Amy paused, confused, allowing the constant, thunderous hum of bridge traffic to wash over her head. “What’s his alibi?” she asked.
“He was home.” The lieutenant pointed toward the far side of the Hudson. “Fort Lee. Chas was at a grocery store, buying cigarettes and beer five minutes before Marta called you. Twenty minutes later he drove across the bridge into Manhattan. My men found him in a bar on the Upper West Side.”
“Why would he buy beer then run off to a bar in Manhattan?”
“I don’t know,” said Rawlings. “All I know is the grocery clerk I.D’ed him in New Jersey, his receipt set the time, and his EZ-Pass tells us when he crossed the bridge. Numbers don’t lie. He wasn’t here when your friend was killed.”
Amy thought it over, recalling so vividly the desperation in Marta’s last, distant cry for help, preserved forever on her voicemail.

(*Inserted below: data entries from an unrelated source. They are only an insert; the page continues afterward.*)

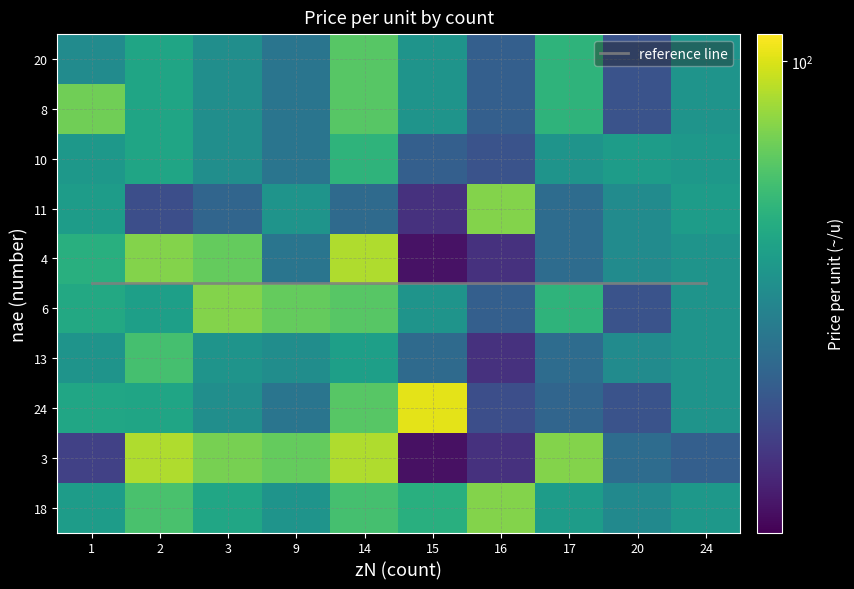

Which category has the highest value across all series?

15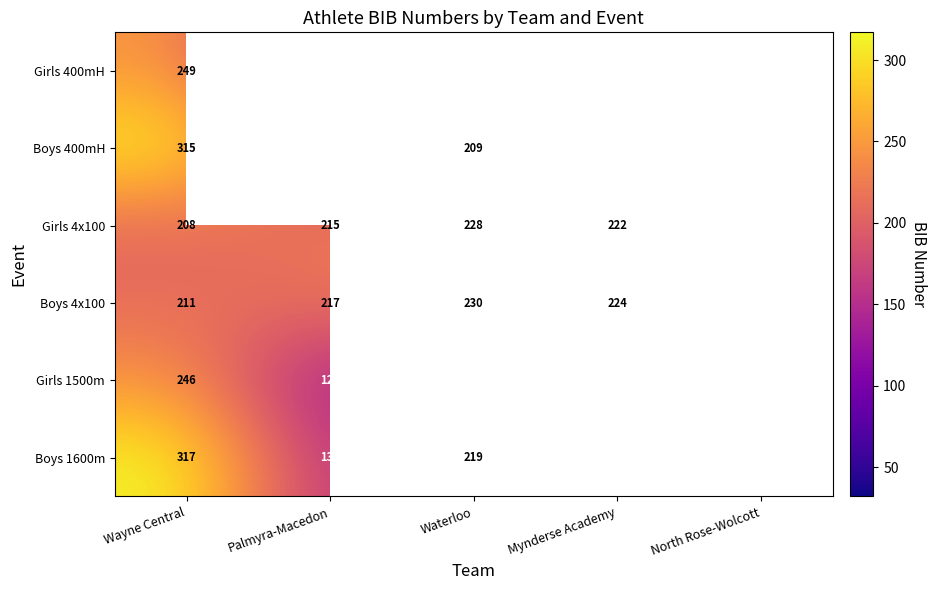

What is the total value across all series at Wayne Central?

1546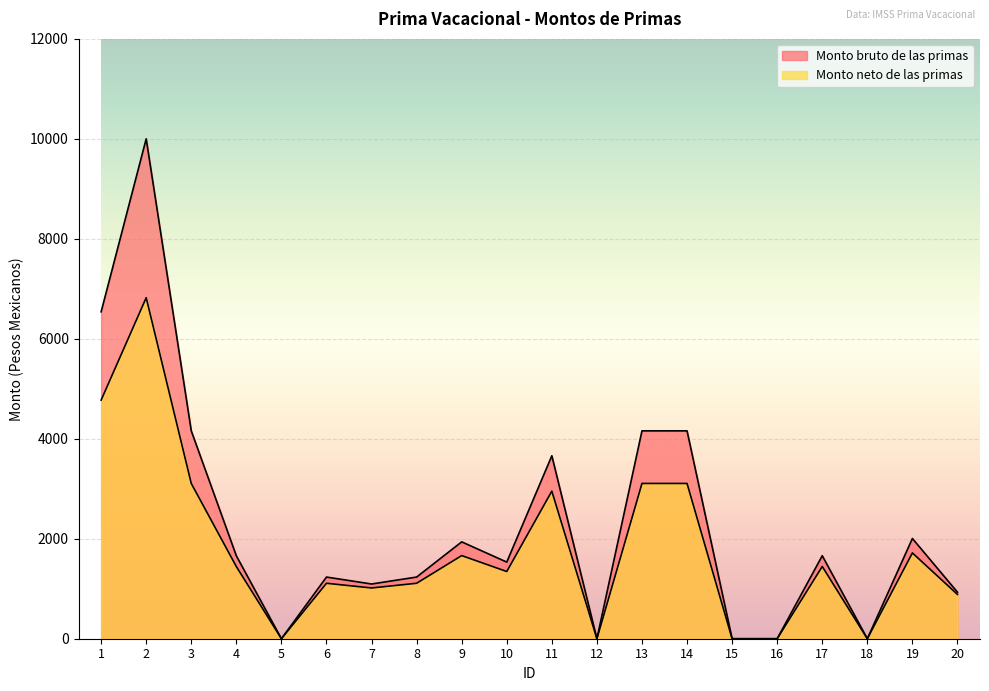

Does the chart display data point markers on the line(s)?

No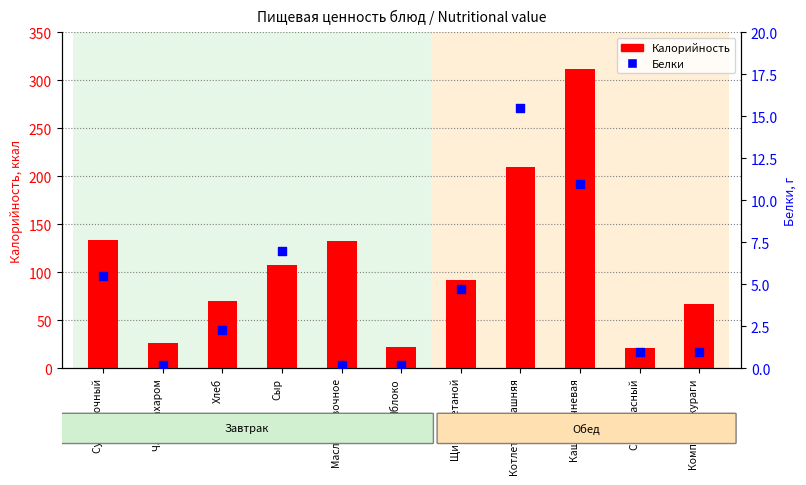

Which series reaches the minimum Y coordinate?

Белки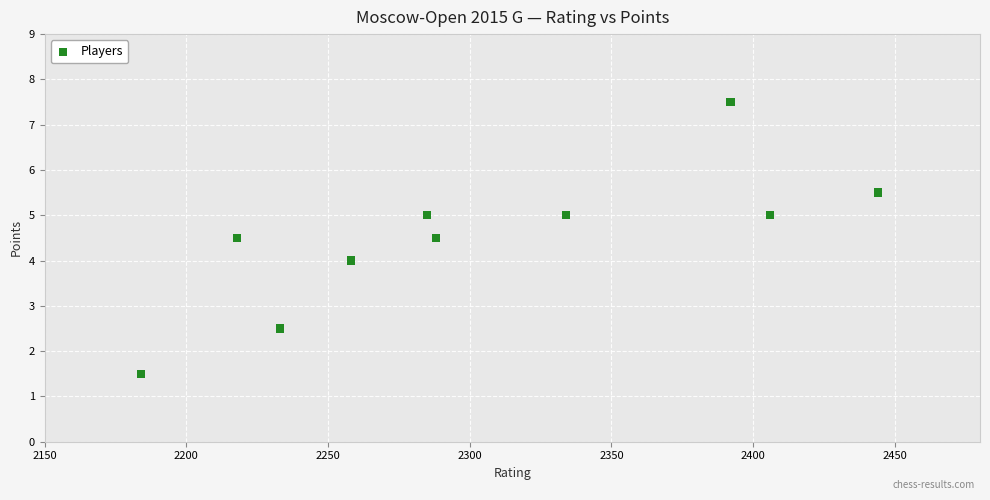

What is the range of X values (max minus min)?

260.0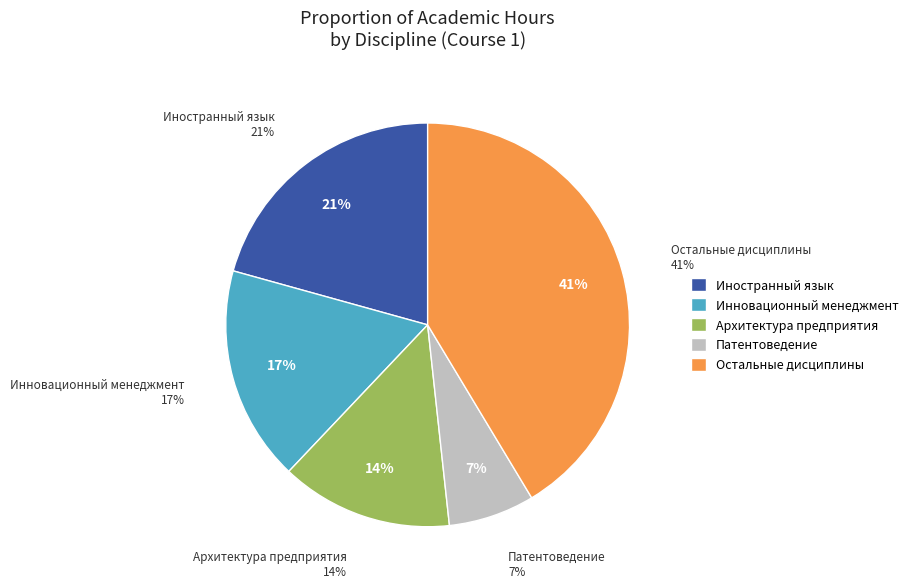

Which category has the smallest portion of the pie?

Патентоведение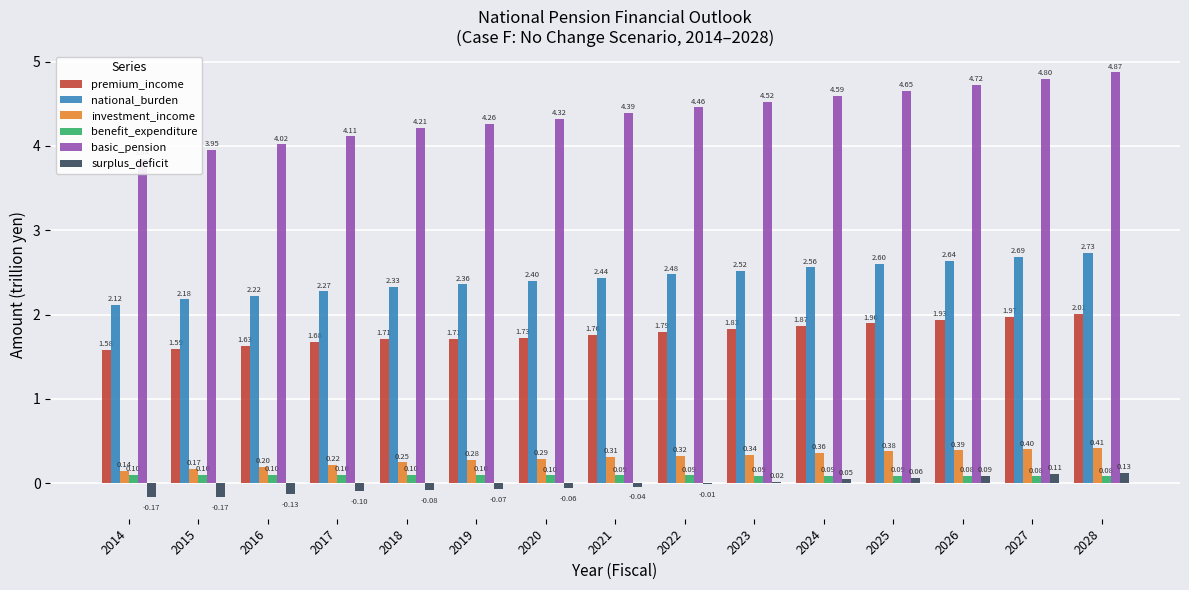

What are all the series names shown in the legend?

premium_income, national_burden, investment_income, benefit_expenditure, basic_pension, surplus_deficit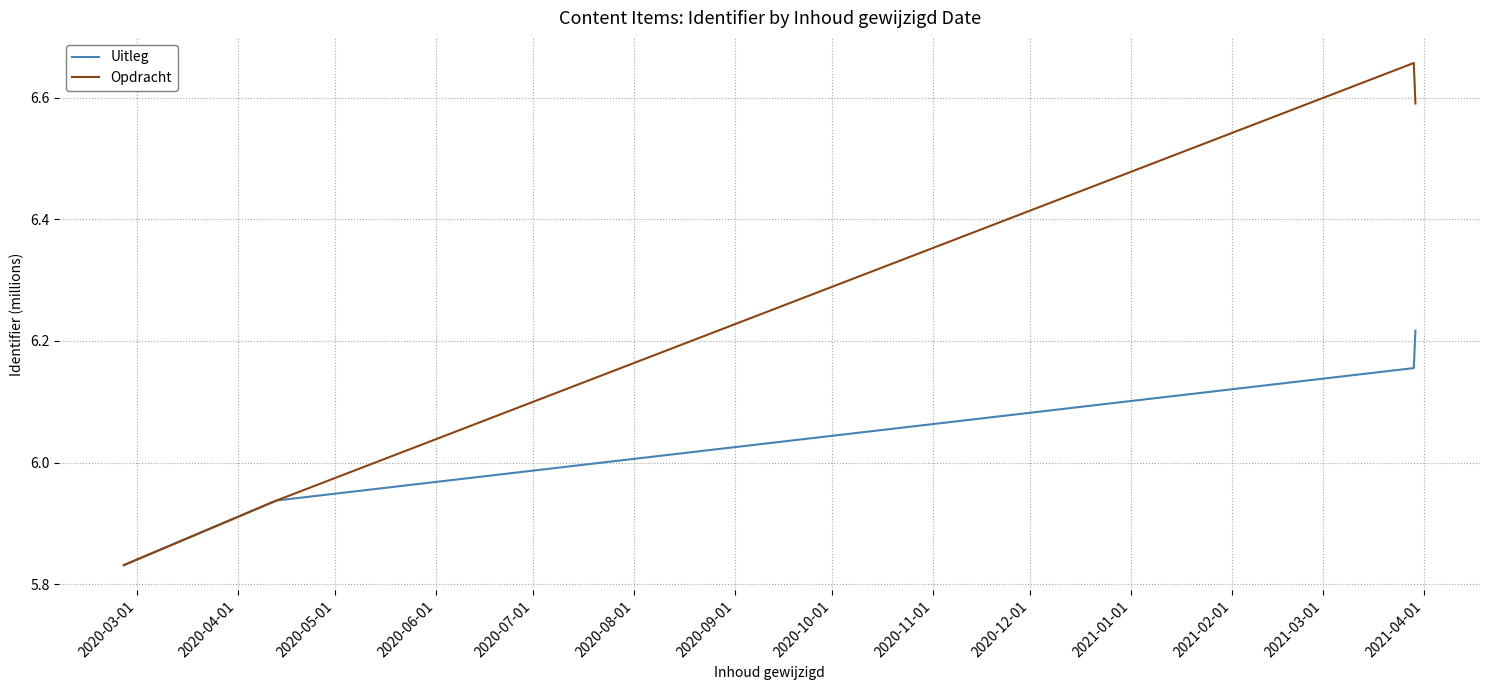

Is this an area chart (filled region under the line)?

No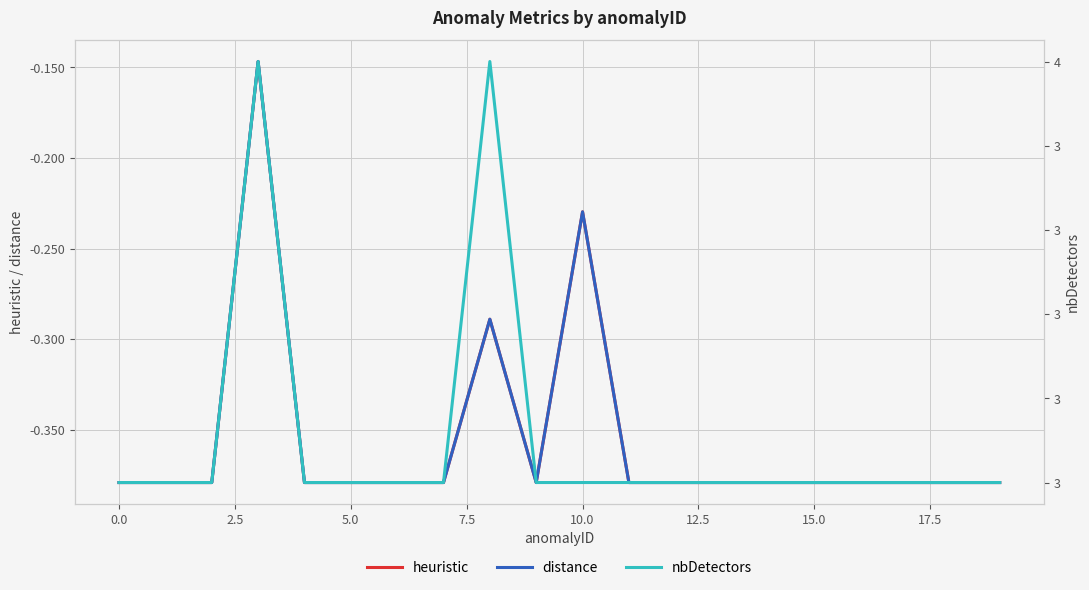

What is the sum of all heuristic values?

-7.1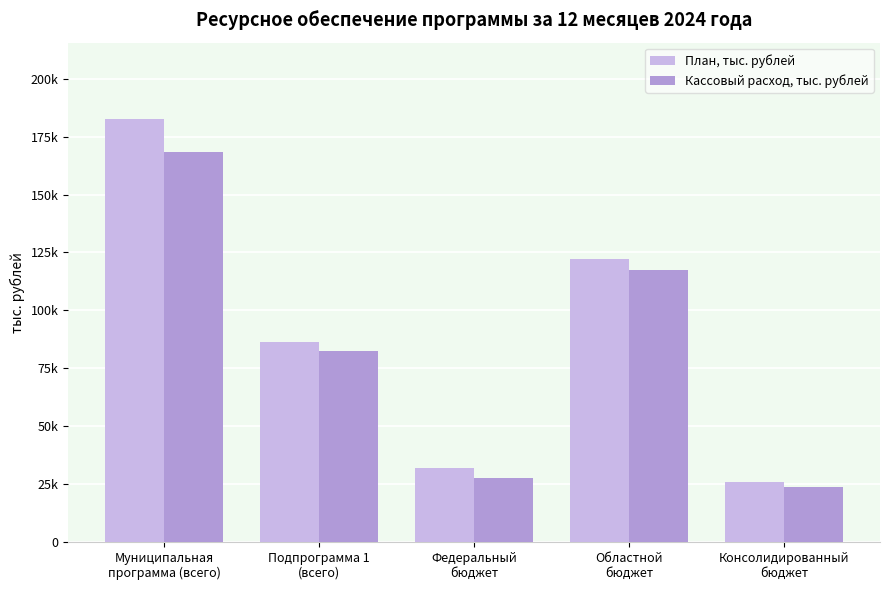

What is the difference between the maximum and minimum values in the План, тыс. рублей series?

156882.9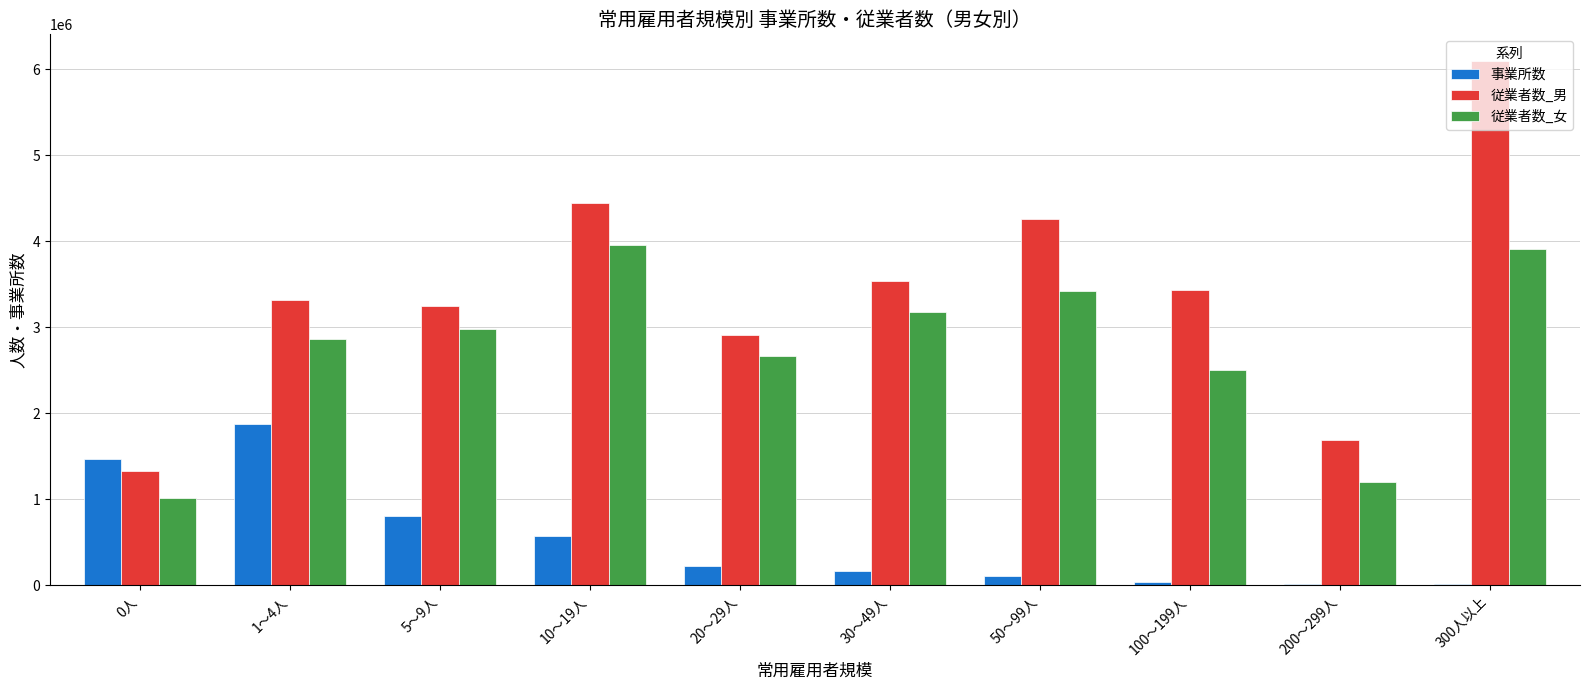

The 事業所数 series shows 226510 at 20～29人. True or false?

True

“He did it,” Amy said, shaking her head. “And I know how.”
HOW DID CHAS COMMIT THE MURDER DESPITE HIS ALIBI?
WHAT CLUE TIPPED AMY OFF?
Rawlings didn’t know whether to act angry or bemused. Showing emotions was always a choice with him. This time he chose bemused. “Alright, how? How was Chas here and in New Jersey at the same time?”
“He was in New Jersey,” Amy replied.
“Then how did he kill her?”
“In New Jersey with a baseball bat. I think Marta was at his house.”
“But Marta said…”
“Marta lied to me. They were together. When Chas stepped out for cigarettes and beer, Marta called me. She didn’t want to admit she’d gone to see him. She knew I’d yell at her. So she lied about being under the bridge. We used to come here all the time.
“Chas must have walked in during the call. He heard her calling him psychotic and he heard her lying about the bridge. After he killed her… After he calmed down and realized his predicament, he also realized he’d been given an alibi. He drove the body into town and dumped it here, where she said she’d been all along. Then he went to a bar.”
This time Rawlings chose reasonable. “Good theory. If the body was moved post mortem, we’ll find out. We also might be able to pinpoint the location of Marta’s phone when she made the call.”
“I’m right,” Amy said emphatically. “You’ll see.”
“How do you know?”
“The noise.” Amy pointed to the bridge above their heads. “When Marta called, there was no background noise, no constant roar of traffic. She paused for a few seconds and I almost thought she’d hung up. Listen to the message. You’ll see I’m right.”